There was a common outcome resulting from the optimization to maximize the fitness score across cuff designs and PN targets. High amplitude cathode(s) were generally positioned at sites that were in close proximity to targeted fascicles, and the anodes were distributed around the cuff, typically adjacent to or across from the cathodes, to steer current predominately through targeted fascicles (figure 10, right column). However, an alternate outcome resulted for targeting of PerN2 with the round cuff, in which the centrally-located target fascicles were stimulated with a strong anode, and with weaker cathodes and anodes distributed around the cuff. The optimization trials were repeated three times for targeting of PerN1-3 with the FINE cuff, and although the solutions had different anode and cathode locations, they all followed the common contact strategy. Further, these repeated solutions had fitness scores 27.4–45.5% higher than single contact activation. Finally, every contact on the 14 contact FINE or round cuff was used at least once across PN targets, although not all contacts were necessarily active within a single solution, with an average of 11 ± 2 contacts (mean ± SD, range: 7–14) activated with amplitude greater than 1 mV.

4. Discussion

The results of this study provide a quantitative assessment of nerve cuff designs and stimulation techniques for selective stimulation of targets in the PN trunk. Increasing the number of contacts on the nerve cuff initially provided greater target selectivity and reduced stimulation voltage before eventually plateauing, and we determined that the optimal number of contacts across all PN targets was 10. FINE cuffs eliminated centrally-located fascicles, particularly with narrow cuff heights, whereas round cuffs better maintained localization of target fascicles groups and thereby required lower stimulation voltages for target activation. Multiple contact activation improved target selectivity, generating a 0.7–45.5% increase over single contact activation in the measure of fitness combining selectivity and efficiency.

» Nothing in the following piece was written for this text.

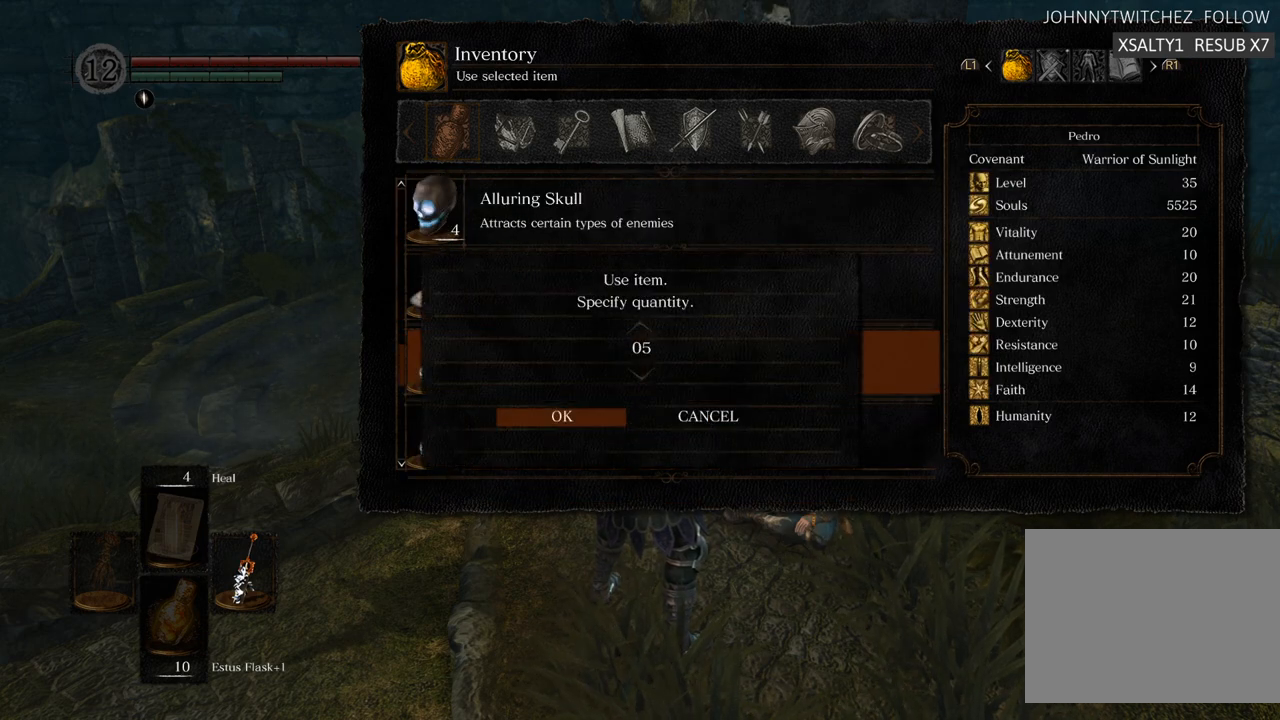
{"buttons": [], "left_stick": "center", "right_stick": "center", "events": [[100, "CROSS", "down"], [200, "CROSS", "up"]]}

4.1 Implications for Nerve Cuff Design for Selective Stimulation of the PN

Increasing the number of contacts generally improved selectivity and decreased stimulation voltage requirements by reducing the distance between targeted fascicles and the closest contact. The exception was centrally-located targets, for which increasing the total number of contacts did not produce substantial increases in selectivity (figure 6(g)). Even for peripherally-located fascicles, the addition of more contacts eventually did not lead to reductions in the target-contact distance, and selectivity and voltage requirements plateaued. One could define the optimal number of contacts as the plateauing point, above which no statistically significant increases in FASR are achieved, and this ranged from 6 to 14 contacts depending on the PN target (figure 7). However, we instead defined the optimum as that which achieved greater than 90% of the maximum characteristic FASR. Implementing additional contacts beyond this number would lead to only small improvements in selectivity while increasing the complexity and cost of nerve cuff fabrication. For example, average characteristic FASR values for DGN stimulation plateaued at 10 contacts, but 90% of the maximum characteristic FASR occurred at 4 to 6 contacts, depending on the nerve cuff shape and size. Ten contacts was the maximum optimal number of contacts across PN targets (figure 8), and led to minimal voltage requirements (figure 9). Further, using 10 contacts limited the effect of contact orientation, and therefore intra-patient cuff placement, on selectivity.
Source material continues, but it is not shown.